Perjuangan politik kaum perempuan di berbagai negara melalui proses yang
berbeda-beda dan mendapatkan respon yang
berbeda-beda pula. Hal ini tergantung dari ideologi negara tersebut.
Negara-negara Barat atau negara maju cenderung lebih cepat menerima perjuangan
perempuan dibandingkan negara-negara miskin, terlebih lagi negara-negara Islam
yang sangat kaku terhadap memberikan peraturan terhadap keberadaan kaum
perempuan. Negara Iran menjadi salah satu negara Islam yang cukup berbeda dari negara-negara
Islam lainnya dalam memandang perempuan.
Kaum perempuan adalah salah satu kekuatan
masyarakat yang mempunyai hak dan kewajiban yang sama dalam mengisi kemerdekaan
bangsa untuk mewujudkan sistem kehidupan dalam internal suatu negara itu
sendiri maupun secara global, yang semakin memberikan penekanan pada aspek
demokratisasi, perlindungan hak asasi manusia, lingkungan hidup, serta
supremasi sipil.
Gerakan perempuan atau lebih dikenal sebagai
gerakan gender sebagai gerakan politik sebenarnya berakar pada suatu gerakan
yang dalam akhir abad ke -19 di berbagai negara Barat dikenal sebagai gerakan “suffrage”, yaitu suatu gerakan untuk
memajukan perempuan baik di sisi kondisi kehidupannya maupun mengenai status
dan perannya. Inti dari perjuangan mereka adalah bahwa mereka menyadari bahwa
di dalam masyarakat ada satu golongan manusia yang belum banyak terpikirkan
nasibnya. Golongan tersebut adalah kaum perempuan.[1]

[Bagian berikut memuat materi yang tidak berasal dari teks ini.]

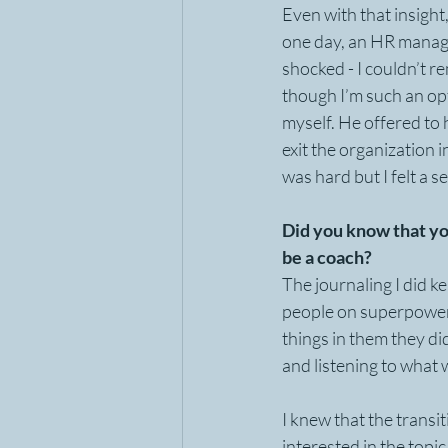
Even with that insight
one day, an HR manage
shocked - I couldn’t 
though I’m such an opti
myself. He offered to h
exit the organization i
was hard but I felt a 
Did you know that yo
be a coach?
The journaling I did ke
people on superpowers,
things in them they did
and listening to what 
I knew that the transi
interested in the topic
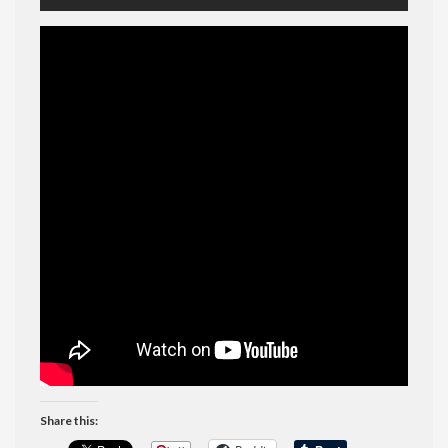
Share this:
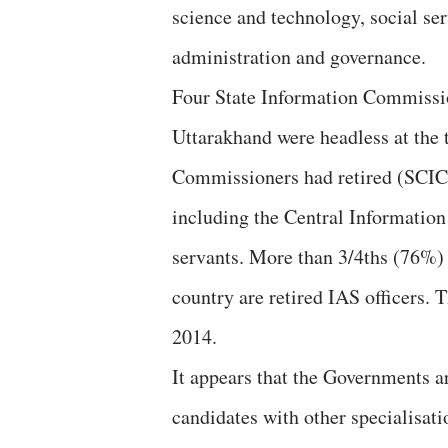
science and technology, social s
administration and governance.
Four State Information Commissi
Uttarakhand were headless at the t
Commissioners had retired (SCIC
including the Central Information
servants. More than 3/4ths (76%)
country are retired IAS officers.
2014.
It appears that the Governments ar
candidates with other specialisati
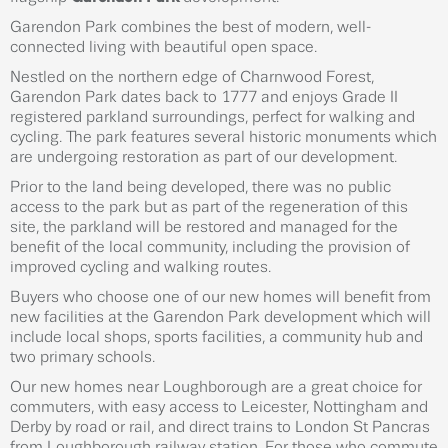
Garendon Park combines the best of modern, well-
connected living with beautiful open space.
Nestled on the northern edge of Charnwood Forest,
Garendon Park dates back to 1777 and enjoys Grade II
registered parkland surroundings, perfect for walking and
cycling. The park features several historic monuments which
are undergoing restoration as part of our development.
Prior to the land being developed, there was no public
access to the park but as part of the regeneration of this
site, the parkland will be restored and managed for the
benefit of the local community, including the provision of
improved cycling and walking routes.
Buyers who choose one of our new homes will benefit from
new facilities at the Garendon Park development which will
include local shops, sports facilities, a community hub and
two primary schools.
Our new homes near Loughborough are a great choice for
commuters, with easy access to Leicester, Nottingham and
Derby by road or rail, and direct trains to London St Pancras
from Loughborough railway station. For those who commute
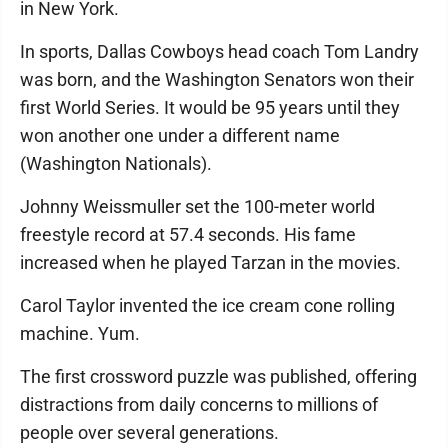
in New York.
In sports, Dallas Cowboys head coach Tom Landry
was born, and the Washington Senators won their
first World Series. It would be 95 years until they
won another one under a different name
(Washington Nationals).
Johnny Weissmuller set the 100-meter world
freestyle record at 57.4 seconds. His fame
increased when he played Tarzan in the movies.
Carol Taylor invented the ice cream cone rolling
machine. Yum.
The first crossword puzzle was published, offering
distractions from daily concerns to millions of
people over several generations.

Stereotipe peran seksual yang ada, mengatakan
bahwa politik adalah dunia laki-laki. Politik selamanya selalu dikaitkan dengan
maskulinitas, sesuatu yang bertentangan dengan feminitas.[2]
Pernyataan ini jika dikaitkan dengan perempuan dalam politik dikatakan sebagai
dua sisi mata uang logam yang saling bertentangan. Hal ini disebabkan karena
telah dibentuk oleh budaya masing-masing negara yang menekankan kedudukan
perempuan dalam lingkungan keluarga sedangkan politik yang selalu berkaitan
dengan “power” dikaitkan dengan
laki-laki. Betapapun pada perkembangannya ke depan, ketika aktifitas perempuan
dalam dunia politik mulai tampak, namun peranan mereka masih sangat terbatas
baik secara kuantitatif yang akhirnya berdampak pada penentuan kualitas
perempuan dalam politik. Oleh sebab itu, tidak mengherankan apabila padaa
level-level yang tinggi, seperti organisasi politik maupun jabatan tertinggi di
kalangan pemerintahan, dimana keputusan dan kebijakan dibuat, terlihat jumlah
perempuan sangat sedikit, itulah yang dikemukakan Almond seperti yang
dikutip Patrick, mengatakan bahwa tingkat partisipasi politik kaum
perempuan adalah rendah.[3]
Mendekati akhir abad ke ke-20, lebih dari 95%
negara di dunia menjamin dua hak demokratik perempuan yang paling mendasar
(fundamental), hak memilih (right to vote)
dan hak untuk mencalonkan diri dalam pemilihan (right to stand for election).[4]
Negara Iran mengakui kedua hak tersebut pada tahun 1963[5]
melalui Revolusi besar-besaran pasca berakhirnya kedudukan Shah. Meskipun
demikian, dalam kenyataannya, tetap saja kaum perempuan menjadi makhluk yaang
termarginalkan dalam kaum politik, menjadi bagian yang tersubordinasikan dalam
dunia politik seperti yang terjadi di hampir seluruh negara-negara Islam.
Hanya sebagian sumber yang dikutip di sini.